The choice had been made without ceremony. 

Raven’s Curiosity 

Before they left the chamber entirely, Raven lingered. 

Against the protests of the others, and the clear unease written across Renaer’s face, she approached the barricaded door. With careful precision, she drew a glass vial and scraped a sliver of the black ooze inside. 

The vial held. 

For a moment, everyone held their breath. 

The vial held. 

Raven smiled, cradling her new prize as though it were a pet. The others exchanged glances, unsettled by what she’d just done, and by how easily she’d done it. 

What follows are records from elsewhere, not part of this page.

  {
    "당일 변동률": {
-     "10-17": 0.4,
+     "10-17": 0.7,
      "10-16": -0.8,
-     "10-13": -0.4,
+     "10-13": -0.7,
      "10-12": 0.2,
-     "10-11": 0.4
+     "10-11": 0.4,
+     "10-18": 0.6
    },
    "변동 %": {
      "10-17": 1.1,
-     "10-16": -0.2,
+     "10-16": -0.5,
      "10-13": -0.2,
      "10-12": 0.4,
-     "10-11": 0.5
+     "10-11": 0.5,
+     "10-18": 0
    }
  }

They moved on quickly after that. 

A Dangerous Curiosity

Some discoveries are made by accident. Others are taken, carefully, from things best left alone.

The Long Hall 

The passage ahead narrowed, water trickling along its base as the tunnel stretched forward. Faint sounds carried from beyond, movement, breath, something alive. 

Then the space opened. 

A broad chamber lay ahead, fifty feet long and fifteen wide; its stone walls hung with rotting curtains. At the far end rose a dais, twin staircases flanking a crude throne carved from stone. 

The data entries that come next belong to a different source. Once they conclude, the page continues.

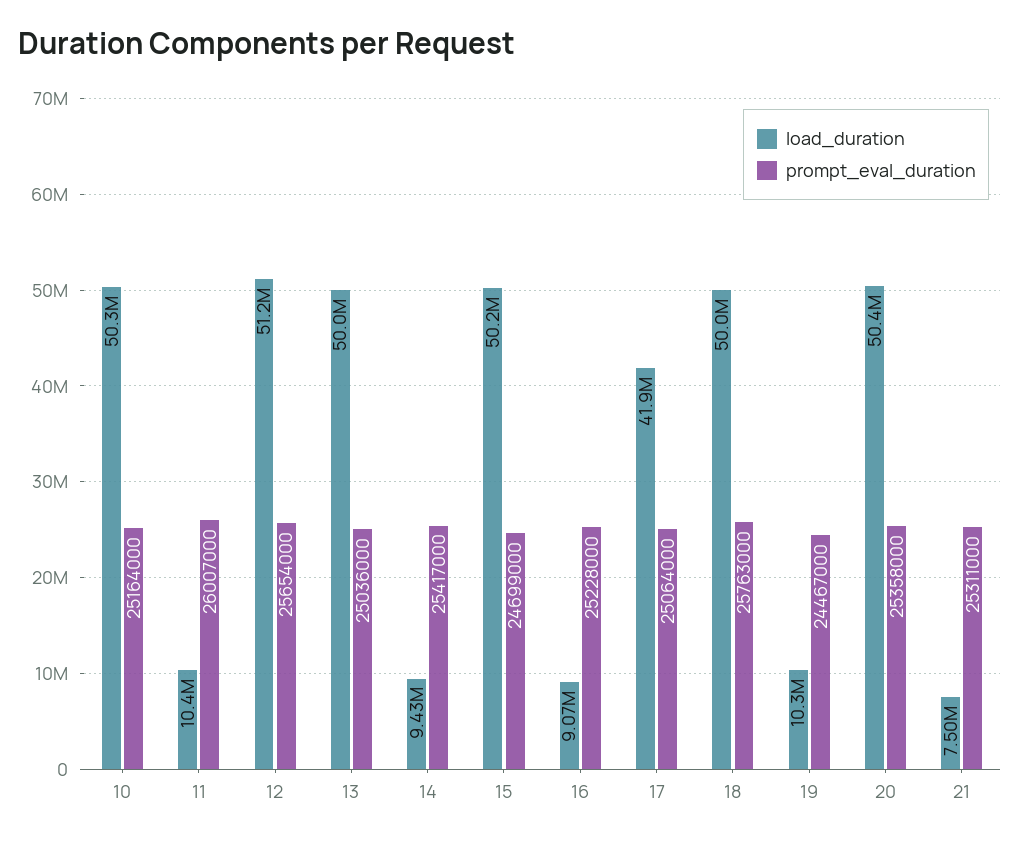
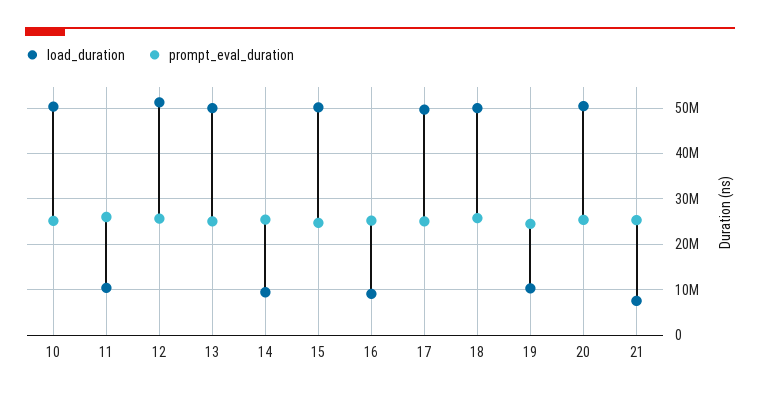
  {
    "load_duration": {
      "10": 50300000,
      "11": 10400000,
      "12": 51200000,
      "13": 50000000,
      "14": 9430000,
      "15": 50200000,
      "16": 9070000,
-     "17": 41900000,
+     "17": 50000000,
      "18": 50000000,
      "19": 10300000,
      "20": 50400000,
      "21": 7500000
    },
    "prompt_eval_duration": {
      "10": 25164000,
      "11": 26007000,
      "12": 25654000,
      "13": 25036000,
      "14": 25417000,
      "15": 24699000,
      "16": 25228000,
      "17": 25064000,
      "18": 25763000,
      "19": 24467000,
      "20": 25358000,
      "21": 25311000
    }
  }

Upon it sat something nightmarish. A hooded, tentacled horror, black robes draped over its rubbery purple form; white lidless eyes staring, unblinking. In its arms it cradled a twitching, clawed mass of exposed gray matter, stroking it with unsettling tenderness. 

“Mind Flayer,” Clover whispered. 

Closer to the dais stood a half-orc enforcer, flames licking along his arm as he loomed over a battered captive. Even through blood and bruises, the shock of red hair was unmistakable. 

Floon Blagmaar. 

The True Power Revealed 

The Mind Flayer rose. 

Pain exploded behind the party’s eyes as a psychic wave tore through the chamber, thoughts buckling under alien pressure. Hands flew to temples. Knees buckled. For a heartbeat, it felt as though the room itself might collapse inward. 

Then, without a word, the creature turned, placed its pet lovingly upon the throne, and glided away through a western door. 

The Mind Flayer did not run. It did not hurry. 

“The Mind Flayer did not run. It did not hurry.” 

It left because it wished to. 

Cliffhanger 

The psychic echo lingered as the chamber fell silent once more. 

Floon lay broken at the half-orc’s feet, barely breathing. Flames still danced along the enforcer’s arm as he raised it to strike. The party stood battered and worn, staring down a fight they could not avoid, while their true enemy slipped deeper into the dark. 

The session ended there. 

“It left because it wished to.” 

On the brink of violence. With Floon’s life hanging by a thread. And with the terrible certainty that whatever had just walked away would not forget them. 

End of Session 

Some victories arrive too late. Some enemies do not need to fight you to win. 

🧭Behind the Screen

For the descent beneath Waterdeep, we again used The Xanathar Guild Hideout map by Heroic Maps. Its tight corridors, overlapping rooms, and clear sightlines turned the sewers into a space that felt controlled and intentional. Where ambushes unfolded naturally, retreat was never guaranteed, and every choice carried weight.